My request was deliberately broad asking for documentation relating to the WikiLeaks financial blockade, and included any rules, guidelines, practices, and precedents relating to decisions regarding complaints, enquiries and recommendations regarding the decision by MasterCard, Visa, PayPal, Western Union and American Express to block donations to the organisation WikiLeaks.
I also requested general statistics about how many enquiries and complaints were received and their outcomes.
The ACCC, APRA and the RBA all responded advising that they refused my request “under section 24A(1) of the FOI Act on the basis that the document does not exist.”

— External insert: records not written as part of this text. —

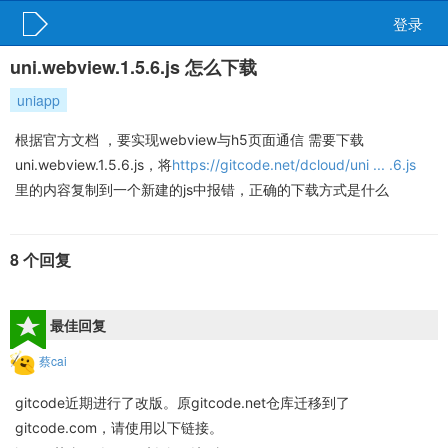
登录
uni.webview.1.5.6.js 怎么下载
uniapp
根据官方文档 ，要实现webview与h5页面通信 需要下载
uni.webview.1.5.6.js，将
https://gitcode.net/dcloud/uni ... .6.js
里的内容复制到一个新建的js中报错，正确的下载方式是什么
8 个回复
最佳回复
蔡cai
gitcode近期进行了改版。原gitcode.net仓库迁移到了
gitcode.com，请使用以下链接。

Interesting statement considering the length of my ACCC complaint process and that other complaints they themselves admitted they had received.
The lack of documentation from these bodies reflects appalling record keeping practices and accountability. The RBA did, however, confirm it had received one complaint regarding the blockade – which I am certain was my own.
So where does this leave us today?
My months of complaints and enquiries revealed that MasterCard and Visa are outside of any and all regulation and accountability in Australia.
They are empowered to arbitrarily and indiscriminately restrict the facilitation of funds to companies and organisations from individuals, like myself, and this appalling breach of consumer rights worldwide must end.